**CONSIGNES:**
• A. Expliquez, d'après l'extrait sur le conflit en Centrafrique, pourquoi les A Zande n'acceptent pas les Peulhs dans leur localité.
• B. Prélevez tel quel, dans l'extrait sur le conflit en Centrafrique, le passage qui commence par « Un précédent fâcheux » et se poursuit jusqu'à « par plusieurs morts. ».

Ce conflit né de l’implication des mercenaires russes Wagner dans la préparation, formation et équipements des miliciens locaux appelés À Zande Ani Kpi Gbe, atteint le pic d’une situation où deux communautés rivales sont prêtes à en découdre. Il s’agit des A Zande qui n’acceptent pas les peulhs dans leur localité. Ces derniers sont considérés comme des envahisseurs soutenus par la rébellion de l’UPC de Ali Darassa. Ce dernier en conflit armé avec le gouvernement vient de réintégrer l’APPR – RCA, un accord de paix qu’il a quitté en 2021 au profit d’un autre, la CPC portée par l’ancien président François Bozize en disgrâce avec le régime de Bangui.
Les peulhs persécutés peuvent compter sur le soutien de Hassan Bouba, ancien numéro 2 de l’UPC et actuel ministre de l’Elevage. Très proche des mercenaires russes Wagner, celui qui a échappé belle à la Cour Pénale Spéciale a réussi à faire former quelques leaders de son mouvement aujourd’hui capables d’affronter les A Zande. C’est dans ce contexte que les forces gouvernementales avec le soutien russe tentent de désarmer les miliciens autochtones Zande.
Un précédent fâcheux
Si le début du désarmement était un succès, car les Russes ayant demandé aux miliciens de restituer les équipements militaires à eux donnés, beaucoup sont ceux qui redoutent l’assassinat de leur compagnon d’armes, le tout, sous le silence du procureur général. Une première tentative forcée a mis le feu aux poudres, soldée par plusieurs morts.
Aujourd’hui la situation humanitaire dans une zone très reculée et dans un contexte de sous-financement largement perturbé par la décision de l’administration Trump fait de cette crise une crise oubliée. Nous avons posé la question à Tobias Schultz de la coordination de l’Action humanitaire qui nous explique les défis des acteurs humanitaires à faire face aux problèmes.
Monsieur Tobias Schultz bonjour. Quelle est situation humanitaire à Zémio et Obo?

**LISTE DES DONNÉES:**
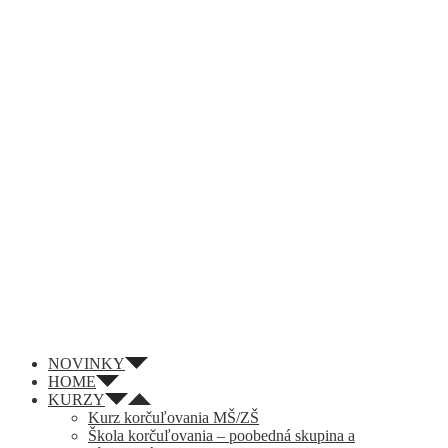
NOVINKY
HOME
KURZY
Kurz korčuľovania MŠ/ZŠ
Škola korčuľovania – poobedná skupina a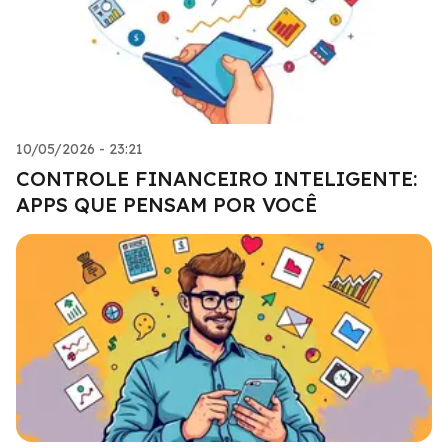
10/05/2026 - 23:21
CONTROLE FINANCEIRO INTELIGENTE:
APPS QUE PENSAM POR VOCÊ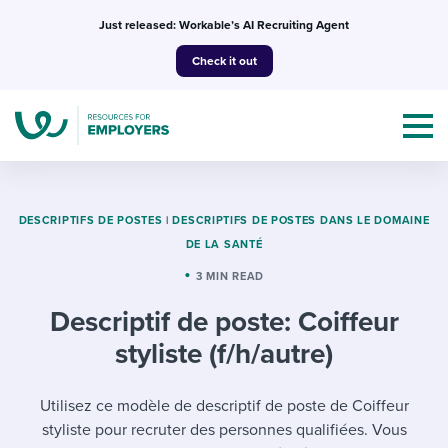
Skip
Just released: Workable’s AI Recruiting Agent
to
Check it out
content
DESCRIPTIFS DE POSTES
|
DESCRIPTIFS DE POSTES DANS LE DOMAINE
DE LA SANTÉ
Topics
3 MIN READ
Descriptif de poste: Coiffeur
Templates & Guides
styliste (f/h/autre)
I’m a jobseeker
I NEED HELP WITH...
Utilisez ce modèle de descriptif de poste de Coiffeur
Mobilizing AI in my work
I WANT...
Attend webinars & events
styliste pour recruter des personnes qualifiées. Vous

**CORRIGÉS:**
• A. Les Peulhs sont considérés comme des envahisseurs soutenus par la rébellion de l'UPC d'Ali Darassa.

• B.
Un précédent fâcheux
Si le début du désarmement était un succès, car les Russes ayant demandé aux miliciens de restituer les équipements militaires à eux donnés, beaucoup sont ceux qui redoutent l’assassinat de leur compagnon d’armes, le tout, sous le silence du procureur général. Une première tentative forcée a mis le feu aux poudres, soldée par plusieurs morts.